▶ _WORK TO BE COMPLETED_
How many of the lines in the data contain "full"? Give only the number.

BEGIN

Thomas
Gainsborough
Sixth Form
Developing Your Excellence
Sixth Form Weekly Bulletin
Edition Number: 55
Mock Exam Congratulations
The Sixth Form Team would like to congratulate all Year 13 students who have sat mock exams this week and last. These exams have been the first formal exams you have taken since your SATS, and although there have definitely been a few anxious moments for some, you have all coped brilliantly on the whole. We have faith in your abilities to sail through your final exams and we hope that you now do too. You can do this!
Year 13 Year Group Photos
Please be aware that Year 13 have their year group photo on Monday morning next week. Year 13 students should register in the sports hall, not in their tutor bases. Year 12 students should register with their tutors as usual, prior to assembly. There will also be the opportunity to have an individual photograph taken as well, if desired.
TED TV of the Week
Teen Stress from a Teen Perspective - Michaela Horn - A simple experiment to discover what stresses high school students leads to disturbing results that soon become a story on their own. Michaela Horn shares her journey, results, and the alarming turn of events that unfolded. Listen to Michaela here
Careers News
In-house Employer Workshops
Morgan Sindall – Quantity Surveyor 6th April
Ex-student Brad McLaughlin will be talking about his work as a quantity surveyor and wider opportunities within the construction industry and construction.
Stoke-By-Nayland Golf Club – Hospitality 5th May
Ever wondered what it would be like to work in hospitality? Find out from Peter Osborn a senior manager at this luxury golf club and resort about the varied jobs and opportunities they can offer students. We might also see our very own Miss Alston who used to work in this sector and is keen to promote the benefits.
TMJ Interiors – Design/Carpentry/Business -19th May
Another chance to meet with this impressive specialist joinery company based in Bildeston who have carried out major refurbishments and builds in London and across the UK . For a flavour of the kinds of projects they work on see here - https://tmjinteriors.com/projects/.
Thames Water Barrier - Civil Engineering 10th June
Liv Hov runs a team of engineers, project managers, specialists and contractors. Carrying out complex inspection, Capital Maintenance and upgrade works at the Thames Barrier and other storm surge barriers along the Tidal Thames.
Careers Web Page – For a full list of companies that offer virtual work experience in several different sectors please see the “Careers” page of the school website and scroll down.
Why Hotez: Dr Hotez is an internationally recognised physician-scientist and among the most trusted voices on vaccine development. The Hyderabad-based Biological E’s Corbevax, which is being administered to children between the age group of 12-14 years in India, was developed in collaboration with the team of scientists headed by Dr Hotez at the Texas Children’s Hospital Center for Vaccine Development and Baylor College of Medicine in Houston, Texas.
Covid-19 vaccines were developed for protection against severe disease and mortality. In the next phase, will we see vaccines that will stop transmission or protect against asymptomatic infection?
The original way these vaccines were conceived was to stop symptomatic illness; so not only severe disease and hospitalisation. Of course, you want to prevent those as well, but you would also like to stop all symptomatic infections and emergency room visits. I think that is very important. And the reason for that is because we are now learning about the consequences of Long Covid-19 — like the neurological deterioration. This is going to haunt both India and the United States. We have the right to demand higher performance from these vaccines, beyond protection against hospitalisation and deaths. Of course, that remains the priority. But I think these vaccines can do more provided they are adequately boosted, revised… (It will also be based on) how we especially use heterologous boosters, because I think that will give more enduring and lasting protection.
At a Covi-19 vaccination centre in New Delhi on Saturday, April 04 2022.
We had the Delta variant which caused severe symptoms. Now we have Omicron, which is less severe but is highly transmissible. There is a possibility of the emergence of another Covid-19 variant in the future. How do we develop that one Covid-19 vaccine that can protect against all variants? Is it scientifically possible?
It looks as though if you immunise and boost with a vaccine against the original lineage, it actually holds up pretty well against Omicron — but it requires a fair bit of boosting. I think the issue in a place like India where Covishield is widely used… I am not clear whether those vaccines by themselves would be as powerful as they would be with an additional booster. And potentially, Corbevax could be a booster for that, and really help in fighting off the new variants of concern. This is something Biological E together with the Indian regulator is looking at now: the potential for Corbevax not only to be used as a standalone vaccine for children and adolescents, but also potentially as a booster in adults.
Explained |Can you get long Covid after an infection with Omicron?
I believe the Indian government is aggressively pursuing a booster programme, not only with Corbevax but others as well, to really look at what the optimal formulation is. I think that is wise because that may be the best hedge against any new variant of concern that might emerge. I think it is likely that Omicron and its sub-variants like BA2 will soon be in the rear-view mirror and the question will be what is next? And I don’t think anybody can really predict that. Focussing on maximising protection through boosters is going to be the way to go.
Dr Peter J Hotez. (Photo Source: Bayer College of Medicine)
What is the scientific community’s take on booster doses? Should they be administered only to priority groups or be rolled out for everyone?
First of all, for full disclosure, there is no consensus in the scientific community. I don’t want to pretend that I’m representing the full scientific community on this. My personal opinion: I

END
BEGIN

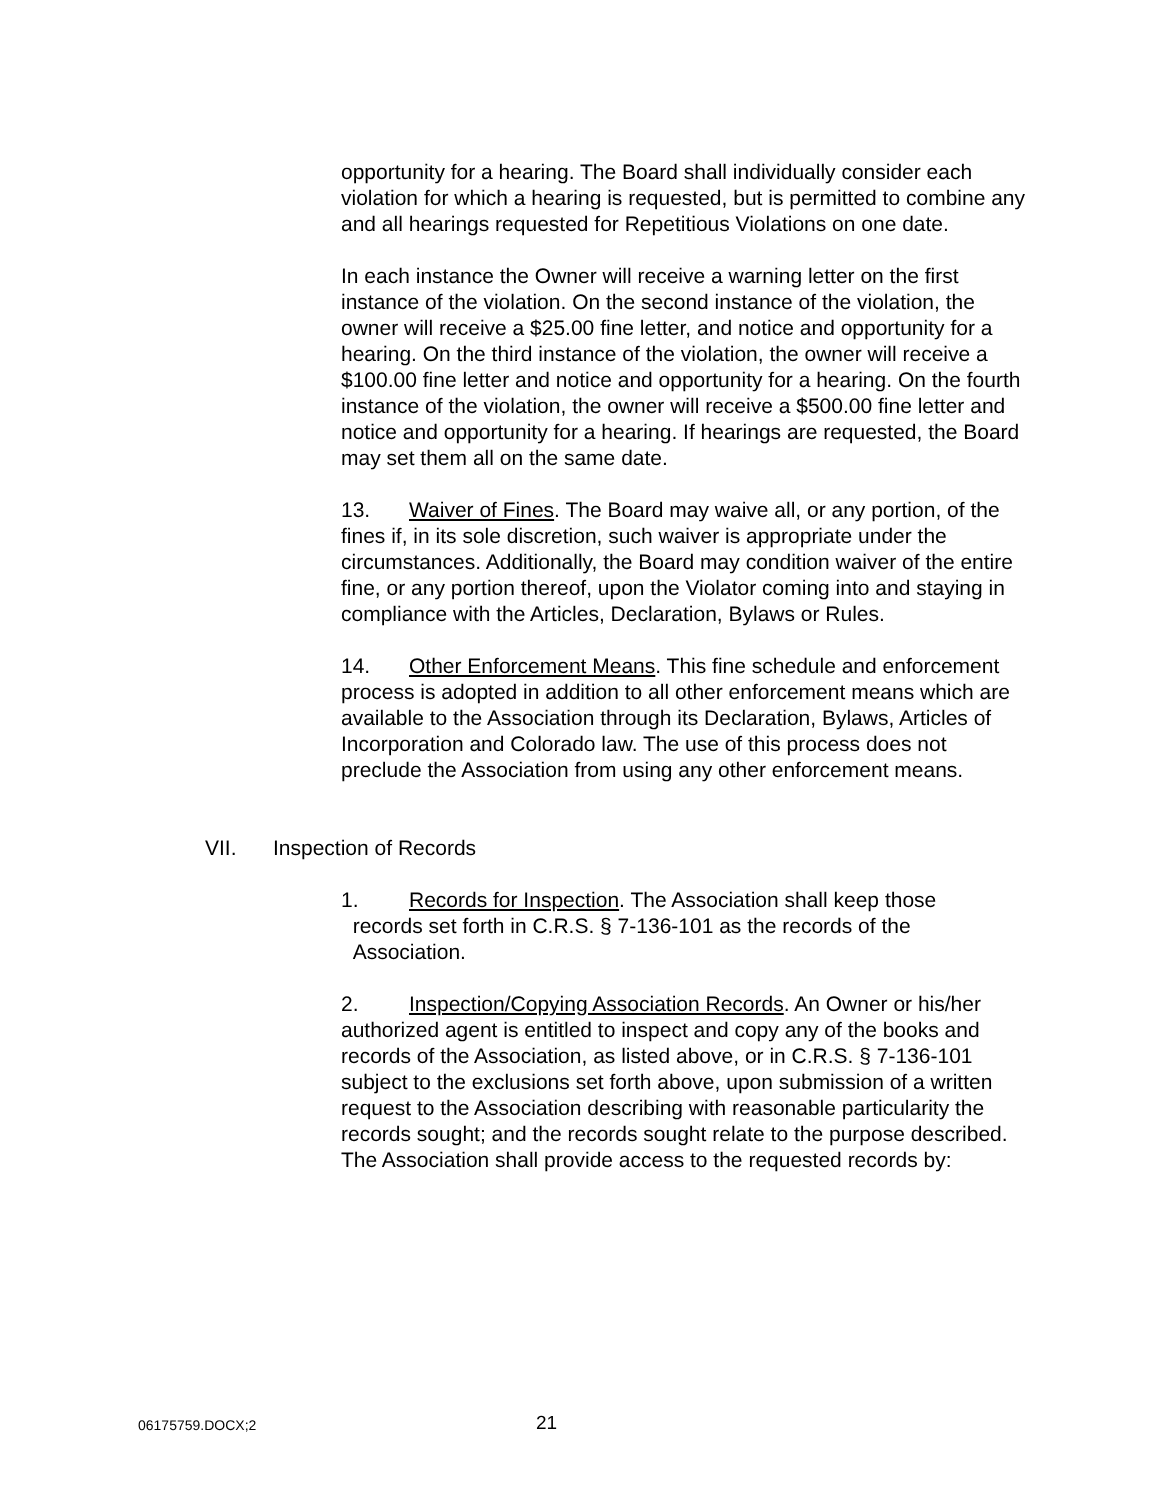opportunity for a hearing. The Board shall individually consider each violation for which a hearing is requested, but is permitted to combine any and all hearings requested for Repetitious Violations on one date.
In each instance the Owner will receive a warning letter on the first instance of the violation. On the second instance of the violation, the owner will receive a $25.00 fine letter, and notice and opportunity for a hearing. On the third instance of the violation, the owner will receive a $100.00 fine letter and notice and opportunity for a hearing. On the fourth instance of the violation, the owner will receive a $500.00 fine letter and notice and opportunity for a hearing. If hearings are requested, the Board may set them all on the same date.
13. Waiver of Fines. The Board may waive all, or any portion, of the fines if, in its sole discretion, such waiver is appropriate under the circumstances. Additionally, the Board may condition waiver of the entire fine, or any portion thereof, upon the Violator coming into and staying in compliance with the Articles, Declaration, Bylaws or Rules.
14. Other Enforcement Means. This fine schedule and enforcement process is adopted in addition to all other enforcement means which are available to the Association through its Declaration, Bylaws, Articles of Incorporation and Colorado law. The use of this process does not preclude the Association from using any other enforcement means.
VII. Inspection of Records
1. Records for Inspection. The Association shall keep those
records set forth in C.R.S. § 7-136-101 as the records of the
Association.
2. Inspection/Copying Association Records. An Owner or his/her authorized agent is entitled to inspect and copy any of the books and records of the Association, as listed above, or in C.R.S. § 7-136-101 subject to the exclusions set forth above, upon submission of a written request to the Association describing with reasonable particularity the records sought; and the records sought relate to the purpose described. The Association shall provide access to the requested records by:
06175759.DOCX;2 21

END
BEGIN

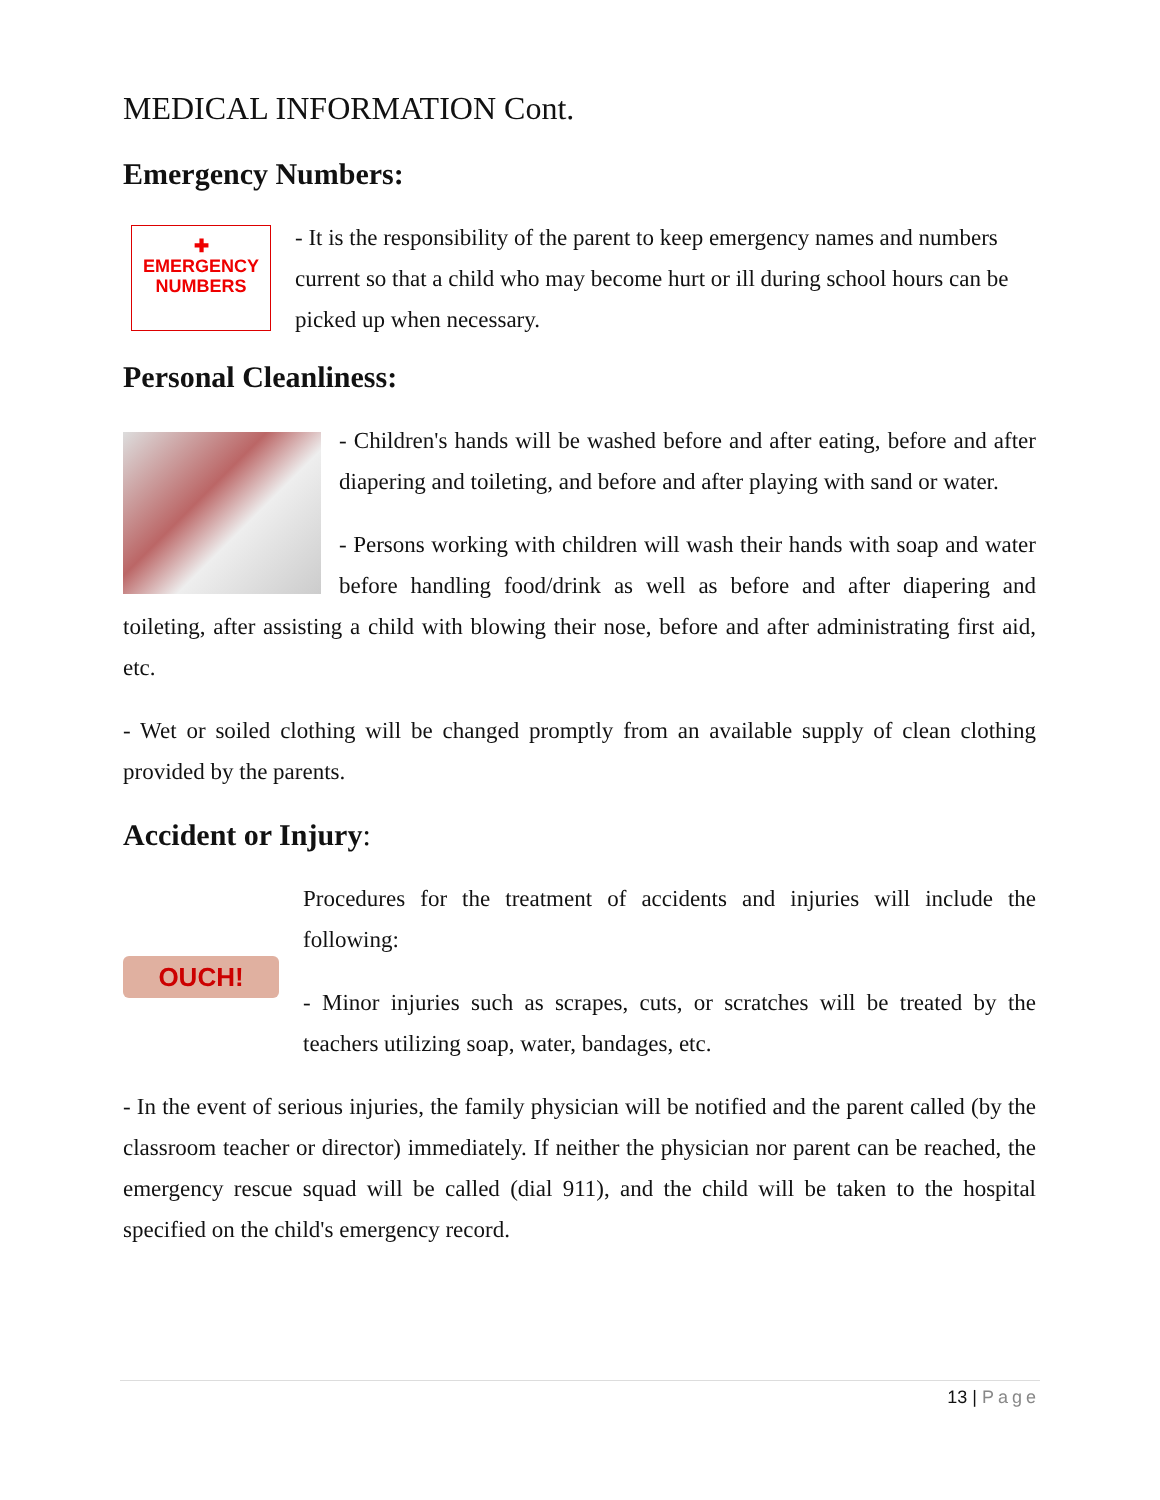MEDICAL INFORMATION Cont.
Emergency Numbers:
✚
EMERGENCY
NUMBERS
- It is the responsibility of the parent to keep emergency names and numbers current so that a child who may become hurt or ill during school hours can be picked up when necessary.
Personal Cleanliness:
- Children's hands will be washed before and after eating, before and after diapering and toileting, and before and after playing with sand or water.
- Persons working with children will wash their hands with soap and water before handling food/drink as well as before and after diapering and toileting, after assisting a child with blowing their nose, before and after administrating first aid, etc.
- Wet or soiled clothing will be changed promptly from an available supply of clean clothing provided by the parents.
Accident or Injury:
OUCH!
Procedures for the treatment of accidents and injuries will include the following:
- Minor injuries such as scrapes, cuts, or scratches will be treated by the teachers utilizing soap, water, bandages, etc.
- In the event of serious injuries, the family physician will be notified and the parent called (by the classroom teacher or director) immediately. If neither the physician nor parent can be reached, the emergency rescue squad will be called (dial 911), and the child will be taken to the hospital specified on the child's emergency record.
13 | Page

END

▶ _SOLUTION TO THIS TASK_
2